Ira was married to his first wife, Margaret for around 40 years but their union was childless. It was with his mistress, Swedish opera singer Amanda Brandt, that he had his five children (the couple married after Margaret’s death in April 1865). His sons did not live up to their father’s success but the two daughters who lived beyond infancy are another story.
Irene Luranah and Amanda Ira Aldridge followed in their mother’s footsteps, both becoming opera singers. Luranah was the more successful in terms of performing, while Amanda became known as a composer, writing under the pseudonym Montague Ring.
The tragedy is that Luranah, born in 1860, had the potential to become just as famous as her father. Both girls were schooled in Belgium before returning to London to study music. Luranah’s voice was the better of the two, and she began to make herself known in opera circles. Her father may have been black, but it is known that Richard Wagner, famed for his racism and anti-Semitism, saw him perform and indeed looked forward to it. Wagner died in 1883 and so it was his widow Cosima who auditioned and then cast Luranah to perform in the Ring at Bayreuth in the summer of 1896. She arrived in Bayreuth for rehearsals before falling ill, resulting in her inability to perform. Luranah recovered at an expensive spa near to Bayreuth, the price of such an establishment suggesting that it was Cosima Wagner who paid the bill. Indeed, there is written evidence that Luranah was on friendly terms with Wagner’s daughter, Eva, a woman who was later buried with her coffin draped in a Nazi flag.
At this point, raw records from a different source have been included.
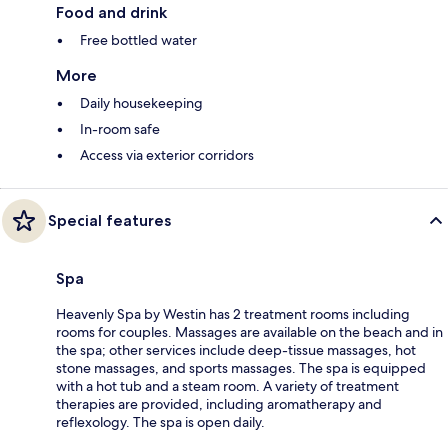
Food and drink
Free bottled water
More
Daily housekeeping
In-room safe
Access via exterior corridors
Special features
Spa
Heavenly Spa by Westin has 2 treatment rooms including
rooms for couples. Massages are available on the beach and in
the spa; other services include deep-tissue massages, hot
stone massages, and sports massages. The spa is equipped
with a hot tub and a steam room. A variety of treatment
therapies are provided, including aromatherapy and
reflexology. The spa is open daily.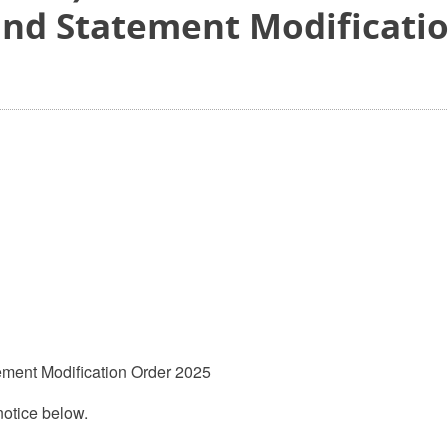
and Statement Modificati
ement Modification Order 2025
otice below.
Luranah had missed her chance. She returned to London and performed in odd recitals but, for whatever reason, Cosima Wagner never again invited her to perform. Later on she suffered from ill health, cared for by her sister Amanda, and committed suicide with an overdose of aspirin at the age of seventy two.
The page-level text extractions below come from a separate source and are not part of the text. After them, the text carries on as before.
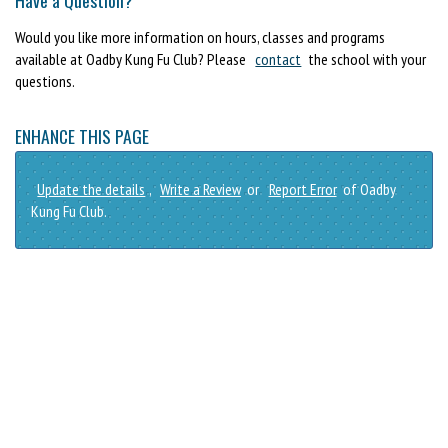
Would you like more information on hours, classes and programs
available at Oadby Kung Fu Club? Please
contact
the school with your
questions.
ENHANCE THIS PAGE
Update the details
,
Write a Review
or
Report Error
of Oadby
Kung Fu Club.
Amanda Aldridge was born in 1866, the year before her father died. After studying under the likes of famed Swedish opera singer Jenny Lind and the composer Sir George Henschel at the Royal College of Music, Amanda worked as a concert singer and voice teacher. Like her sister, she suffered with voice issues and concentrated on teaching as well as publishing her original compositions. Several of her students went on to fame in their own right, such as Paul Robeson, a man often mentioned in the same breath as her father. Amanda watched Robeson play Othello, her father’s most famous role, in London’s West End in 1930, and presented him with the gold earrings worn by Ira on stage. She died in March 1956 at the grand old age of 89, the last of the Aldridge clan so far as we know.